Abstract

Mango is one of the leading processed fruit in the world and there is great demand in the market for the different value-added products from ripe as well as raw mango. Mango processing industries generate a huge quantity of solid waste comprising mainly of peels and stones. After consumption or industrial processing of mangoes, approximately 40 to 60% waste is generated during processing of mangoes; 12 to 15% consists of peels and 15 to 20% of kernels. The mango seed kernel rich in starch, fat, protein and minerals is potentially a good source of nutrients for human and animal feed. The food value of mango seed kernel flour is reported to be nearly equal to that of rice and could be used in foods replacing cereal flours like rice, wheat, corn, etc. Cookies are the most popular bakery items consumed nearly by all levels of society. This is mainly due to its ready-to-eat nature, good nutritional quality, and availability in different varieties and affordable cost. It was found that the moisture, ash, fibre and carbohydrate content increased with increase in proportion of mango stone kernel flour, whereas protein, fat and energy content of cookies decreased with increase in proportion of mango stone kernel flour.

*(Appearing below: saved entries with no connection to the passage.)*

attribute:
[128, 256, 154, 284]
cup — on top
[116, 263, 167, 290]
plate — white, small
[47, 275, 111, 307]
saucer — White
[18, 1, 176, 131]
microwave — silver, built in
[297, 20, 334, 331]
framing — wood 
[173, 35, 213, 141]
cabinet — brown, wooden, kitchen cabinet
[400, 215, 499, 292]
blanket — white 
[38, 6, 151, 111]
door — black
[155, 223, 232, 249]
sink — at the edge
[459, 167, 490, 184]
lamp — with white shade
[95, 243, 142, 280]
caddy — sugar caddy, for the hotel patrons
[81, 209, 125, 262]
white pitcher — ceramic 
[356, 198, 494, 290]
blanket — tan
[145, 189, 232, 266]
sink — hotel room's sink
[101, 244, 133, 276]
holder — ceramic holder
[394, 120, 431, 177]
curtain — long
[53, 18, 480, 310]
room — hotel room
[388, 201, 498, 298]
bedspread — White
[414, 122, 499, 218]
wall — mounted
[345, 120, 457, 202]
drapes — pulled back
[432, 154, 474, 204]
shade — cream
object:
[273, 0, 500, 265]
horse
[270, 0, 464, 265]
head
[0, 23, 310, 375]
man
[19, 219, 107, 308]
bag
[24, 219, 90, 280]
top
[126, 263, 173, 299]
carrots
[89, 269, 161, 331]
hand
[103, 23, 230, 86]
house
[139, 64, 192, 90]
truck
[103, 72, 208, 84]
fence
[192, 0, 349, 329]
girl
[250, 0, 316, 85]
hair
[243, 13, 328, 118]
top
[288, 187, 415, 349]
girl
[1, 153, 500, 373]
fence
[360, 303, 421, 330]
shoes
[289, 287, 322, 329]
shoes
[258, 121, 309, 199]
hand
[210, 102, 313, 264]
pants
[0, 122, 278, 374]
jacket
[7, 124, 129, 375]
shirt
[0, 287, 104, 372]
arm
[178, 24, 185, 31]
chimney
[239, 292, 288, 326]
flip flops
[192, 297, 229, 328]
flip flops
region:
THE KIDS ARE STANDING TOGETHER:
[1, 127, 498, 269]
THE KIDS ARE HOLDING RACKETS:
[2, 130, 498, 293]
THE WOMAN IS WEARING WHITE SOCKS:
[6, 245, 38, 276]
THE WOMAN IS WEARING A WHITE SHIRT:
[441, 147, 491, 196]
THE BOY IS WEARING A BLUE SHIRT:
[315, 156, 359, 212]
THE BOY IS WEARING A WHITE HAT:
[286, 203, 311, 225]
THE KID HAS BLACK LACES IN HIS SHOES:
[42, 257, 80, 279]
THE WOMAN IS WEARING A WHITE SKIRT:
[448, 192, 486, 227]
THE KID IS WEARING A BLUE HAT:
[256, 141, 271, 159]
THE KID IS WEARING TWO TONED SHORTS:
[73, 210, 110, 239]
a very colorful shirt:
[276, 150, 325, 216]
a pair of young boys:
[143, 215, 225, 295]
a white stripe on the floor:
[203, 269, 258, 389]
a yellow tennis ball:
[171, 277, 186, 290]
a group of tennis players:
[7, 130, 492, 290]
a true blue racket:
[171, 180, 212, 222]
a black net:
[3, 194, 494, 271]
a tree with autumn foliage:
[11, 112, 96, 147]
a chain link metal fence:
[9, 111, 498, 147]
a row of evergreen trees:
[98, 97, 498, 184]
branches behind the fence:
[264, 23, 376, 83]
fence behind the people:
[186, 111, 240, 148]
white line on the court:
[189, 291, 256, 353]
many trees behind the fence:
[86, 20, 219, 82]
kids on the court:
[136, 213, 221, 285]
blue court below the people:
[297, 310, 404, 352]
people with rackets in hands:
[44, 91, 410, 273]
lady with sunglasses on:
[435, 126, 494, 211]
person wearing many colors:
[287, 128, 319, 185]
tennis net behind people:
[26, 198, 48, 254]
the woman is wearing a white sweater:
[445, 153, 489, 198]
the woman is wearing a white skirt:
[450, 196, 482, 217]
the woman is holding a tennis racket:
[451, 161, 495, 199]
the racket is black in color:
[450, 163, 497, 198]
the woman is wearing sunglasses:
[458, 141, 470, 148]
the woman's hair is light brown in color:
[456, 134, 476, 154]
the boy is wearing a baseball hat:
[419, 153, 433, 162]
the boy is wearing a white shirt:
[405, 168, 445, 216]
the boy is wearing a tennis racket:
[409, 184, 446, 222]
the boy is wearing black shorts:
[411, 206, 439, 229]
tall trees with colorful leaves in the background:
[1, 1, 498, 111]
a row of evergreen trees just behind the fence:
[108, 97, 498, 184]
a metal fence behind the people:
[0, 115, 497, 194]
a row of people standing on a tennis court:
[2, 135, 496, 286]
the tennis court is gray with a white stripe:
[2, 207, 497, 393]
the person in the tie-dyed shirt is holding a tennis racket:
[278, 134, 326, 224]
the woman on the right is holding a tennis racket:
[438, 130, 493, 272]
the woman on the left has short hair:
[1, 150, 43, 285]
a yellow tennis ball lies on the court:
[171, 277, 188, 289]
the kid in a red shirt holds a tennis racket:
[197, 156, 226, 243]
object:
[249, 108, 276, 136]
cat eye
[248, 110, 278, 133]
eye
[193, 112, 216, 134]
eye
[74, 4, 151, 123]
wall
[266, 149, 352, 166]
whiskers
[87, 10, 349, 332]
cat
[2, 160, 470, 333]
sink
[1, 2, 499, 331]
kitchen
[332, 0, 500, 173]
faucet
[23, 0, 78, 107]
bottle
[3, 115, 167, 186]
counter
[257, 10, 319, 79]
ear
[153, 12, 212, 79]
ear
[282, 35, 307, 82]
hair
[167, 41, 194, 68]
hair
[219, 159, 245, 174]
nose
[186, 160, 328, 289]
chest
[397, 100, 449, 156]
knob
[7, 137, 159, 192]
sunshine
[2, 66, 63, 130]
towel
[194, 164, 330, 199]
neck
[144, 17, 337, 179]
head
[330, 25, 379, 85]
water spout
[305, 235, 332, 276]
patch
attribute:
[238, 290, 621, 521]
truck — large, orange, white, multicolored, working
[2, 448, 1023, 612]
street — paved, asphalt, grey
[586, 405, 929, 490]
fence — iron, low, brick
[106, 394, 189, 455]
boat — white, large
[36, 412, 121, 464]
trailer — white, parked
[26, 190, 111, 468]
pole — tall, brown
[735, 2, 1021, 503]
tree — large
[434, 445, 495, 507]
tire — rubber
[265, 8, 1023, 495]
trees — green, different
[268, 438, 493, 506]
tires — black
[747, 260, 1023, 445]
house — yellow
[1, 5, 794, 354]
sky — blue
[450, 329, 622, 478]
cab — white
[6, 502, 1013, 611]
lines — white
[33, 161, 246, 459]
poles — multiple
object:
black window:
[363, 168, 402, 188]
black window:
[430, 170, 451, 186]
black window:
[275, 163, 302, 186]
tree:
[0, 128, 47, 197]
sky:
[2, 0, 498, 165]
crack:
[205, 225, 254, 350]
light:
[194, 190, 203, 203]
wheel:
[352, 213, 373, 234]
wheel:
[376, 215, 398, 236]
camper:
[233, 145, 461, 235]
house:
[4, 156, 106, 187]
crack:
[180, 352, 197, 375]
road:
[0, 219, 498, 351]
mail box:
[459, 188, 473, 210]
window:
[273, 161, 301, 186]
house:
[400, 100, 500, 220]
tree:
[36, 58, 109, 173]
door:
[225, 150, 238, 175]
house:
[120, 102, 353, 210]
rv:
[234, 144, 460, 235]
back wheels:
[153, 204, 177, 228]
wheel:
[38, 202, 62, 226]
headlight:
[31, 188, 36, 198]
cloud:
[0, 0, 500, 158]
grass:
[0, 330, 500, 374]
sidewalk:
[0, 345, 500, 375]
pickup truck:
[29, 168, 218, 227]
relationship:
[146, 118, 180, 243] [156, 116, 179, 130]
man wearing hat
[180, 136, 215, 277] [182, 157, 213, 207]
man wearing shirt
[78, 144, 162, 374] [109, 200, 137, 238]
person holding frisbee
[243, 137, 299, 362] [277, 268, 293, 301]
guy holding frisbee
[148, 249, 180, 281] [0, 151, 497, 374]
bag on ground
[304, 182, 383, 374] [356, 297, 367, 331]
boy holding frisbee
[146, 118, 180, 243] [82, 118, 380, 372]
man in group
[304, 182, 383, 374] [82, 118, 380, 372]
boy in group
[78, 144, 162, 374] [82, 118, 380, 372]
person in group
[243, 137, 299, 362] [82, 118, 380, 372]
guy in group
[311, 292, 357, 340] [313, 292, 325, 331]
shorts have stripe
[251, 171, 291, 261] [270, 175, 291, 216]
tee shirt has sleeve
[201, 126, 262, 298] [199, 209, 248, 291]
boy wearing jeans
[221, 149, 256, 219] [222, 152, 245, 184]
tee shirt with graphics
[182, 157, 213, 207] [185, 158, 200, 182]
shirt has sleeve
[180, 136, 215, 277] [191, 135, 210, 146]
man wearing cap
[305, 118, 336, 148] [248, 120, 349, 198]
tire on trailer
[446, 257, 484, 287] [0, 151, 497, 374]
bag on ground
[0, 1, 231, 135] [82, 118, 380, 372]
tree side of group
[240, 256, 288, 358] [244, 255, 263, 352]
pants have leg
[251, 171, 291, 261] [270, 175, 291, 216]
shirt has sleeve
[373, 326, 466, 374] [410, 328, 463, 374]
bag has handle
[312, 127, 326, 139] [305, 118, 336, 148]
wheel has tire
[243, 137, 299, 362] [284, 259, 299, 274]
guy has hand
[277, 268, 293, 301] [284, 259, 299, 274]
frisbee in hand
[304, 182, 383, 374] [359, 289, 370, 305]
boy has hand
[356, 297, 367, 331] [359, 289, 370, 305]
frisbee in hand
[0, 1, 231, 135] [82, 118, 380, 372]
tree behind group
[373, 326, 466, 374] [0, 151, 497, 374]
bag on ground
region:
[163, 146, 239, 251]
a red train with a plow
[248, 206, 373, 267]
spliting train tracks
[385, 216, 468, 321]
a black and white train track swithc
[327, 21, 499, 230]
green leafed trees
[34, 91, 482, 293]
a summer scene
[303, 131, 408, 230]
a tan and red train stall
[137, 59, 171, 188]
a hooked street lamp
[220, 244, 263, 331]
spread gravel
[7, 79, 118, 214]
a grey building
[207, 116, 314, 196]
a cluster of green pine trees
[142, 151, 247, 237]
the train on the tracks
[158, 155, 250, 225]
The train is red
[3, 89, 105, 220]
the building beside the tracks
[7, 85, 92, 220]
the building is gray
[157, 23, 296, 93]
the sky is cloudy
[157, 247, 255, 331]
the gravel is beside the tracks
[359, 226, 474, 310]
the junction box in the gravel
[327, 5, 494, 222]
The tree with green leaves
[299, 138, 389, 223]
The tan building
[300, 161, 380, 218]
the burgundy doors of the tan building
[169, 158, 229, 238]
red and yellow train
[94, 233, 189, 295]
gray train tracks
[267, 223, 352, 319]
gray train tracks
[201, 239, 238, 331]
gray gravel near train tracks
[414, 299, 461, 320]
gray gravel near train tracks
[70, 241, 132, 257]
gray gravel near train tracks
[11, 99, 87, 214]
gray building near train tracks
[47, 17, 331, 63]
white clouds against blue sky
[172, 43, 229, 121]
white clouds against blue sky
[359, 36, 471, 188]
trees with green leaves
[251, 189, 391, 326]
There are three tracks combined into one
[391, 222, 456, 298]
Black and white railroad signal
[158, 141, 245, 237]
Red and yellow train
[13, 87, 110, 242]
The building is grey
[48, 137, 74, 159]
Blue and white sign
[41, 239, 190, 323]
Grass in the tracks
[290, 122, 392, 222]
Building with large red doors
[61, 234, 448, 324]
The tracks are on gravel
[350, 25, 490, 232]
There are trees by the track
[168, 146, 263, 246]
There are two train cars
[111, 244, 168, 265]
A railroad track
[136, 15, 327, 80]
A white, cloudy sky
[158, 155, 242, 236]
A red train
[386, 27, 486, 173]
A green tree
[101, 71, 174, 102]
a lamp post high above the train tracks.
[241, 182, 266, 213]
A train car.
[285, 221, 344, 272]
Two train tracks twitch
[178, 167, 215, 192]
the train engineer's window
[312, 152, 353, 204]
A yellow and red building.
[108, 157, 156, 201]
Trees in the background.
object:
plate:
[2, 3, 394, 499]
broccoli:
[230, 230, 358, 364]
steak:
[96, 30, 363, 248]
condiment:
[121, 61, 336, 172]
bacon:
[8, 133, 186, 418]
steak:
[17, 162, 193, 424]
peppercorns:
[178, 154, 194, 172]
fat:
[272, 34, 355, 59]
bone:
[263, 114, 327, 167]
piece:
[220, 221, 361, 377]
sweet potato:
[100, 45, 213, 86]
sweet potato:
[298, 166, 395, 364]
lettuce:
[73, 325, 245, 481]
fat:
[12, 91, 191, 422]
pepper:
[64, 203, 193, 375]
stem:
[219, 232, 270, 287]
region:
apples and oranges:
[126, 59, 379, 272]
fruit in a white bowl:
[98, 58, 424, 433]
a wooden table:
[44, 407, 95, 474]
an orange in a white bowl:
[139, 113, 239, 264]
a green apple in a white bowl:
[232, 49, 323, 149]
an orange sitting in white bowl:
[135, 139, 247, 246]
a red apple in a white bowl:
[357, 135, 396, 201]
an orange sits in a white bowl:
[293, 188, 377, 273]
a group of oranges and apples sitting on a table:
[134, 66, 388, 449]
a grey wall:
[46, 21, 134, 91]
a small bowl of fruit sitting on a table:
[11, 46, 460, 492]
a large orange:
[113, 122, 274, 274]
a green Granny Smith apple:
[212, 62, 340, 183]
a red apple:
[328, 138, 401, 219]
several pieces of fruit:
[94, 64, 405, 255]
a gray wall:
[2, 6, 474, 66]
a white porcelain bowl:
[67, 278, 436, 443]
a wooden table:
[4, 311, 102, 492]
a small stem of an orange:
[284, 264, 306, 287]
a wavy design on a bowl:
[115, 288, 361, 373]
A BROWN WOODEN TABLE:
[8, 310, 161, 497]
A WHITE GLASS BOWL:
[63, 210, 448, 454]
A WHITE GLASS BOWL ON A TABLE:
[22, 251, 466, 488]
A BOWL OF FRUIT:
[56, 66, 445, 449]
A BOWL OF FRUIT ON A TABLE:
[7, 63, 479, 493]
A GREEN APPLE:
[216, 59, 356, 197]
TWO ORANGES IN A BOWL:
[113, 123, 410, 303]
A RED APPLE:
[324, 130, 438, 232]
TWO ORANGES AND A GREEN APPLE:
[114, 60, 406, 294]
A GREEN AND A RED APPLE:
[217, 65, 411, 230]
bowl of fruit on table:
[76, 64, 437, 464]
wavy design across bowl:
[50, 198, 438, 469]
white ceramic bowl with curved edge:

The colour analysis of cookies shows that there is a decrease in L*, a* and b* values with increase in proportion of mango stone kernel flour. The result of sensory sensory evaluation shows that the cookies of treatment T5 (20% mango stone kernel medium size flour (0.55 mm particle size) and it’s incorporation had highest overall acceptability among all treatments. It can be concluded that the incorporation of mango stone kernel flours upto 20 % level with particle size of 0.55 mm in cookies is recommended which results high fibre cookies as compared to cookies prepared with only refined wheat flour.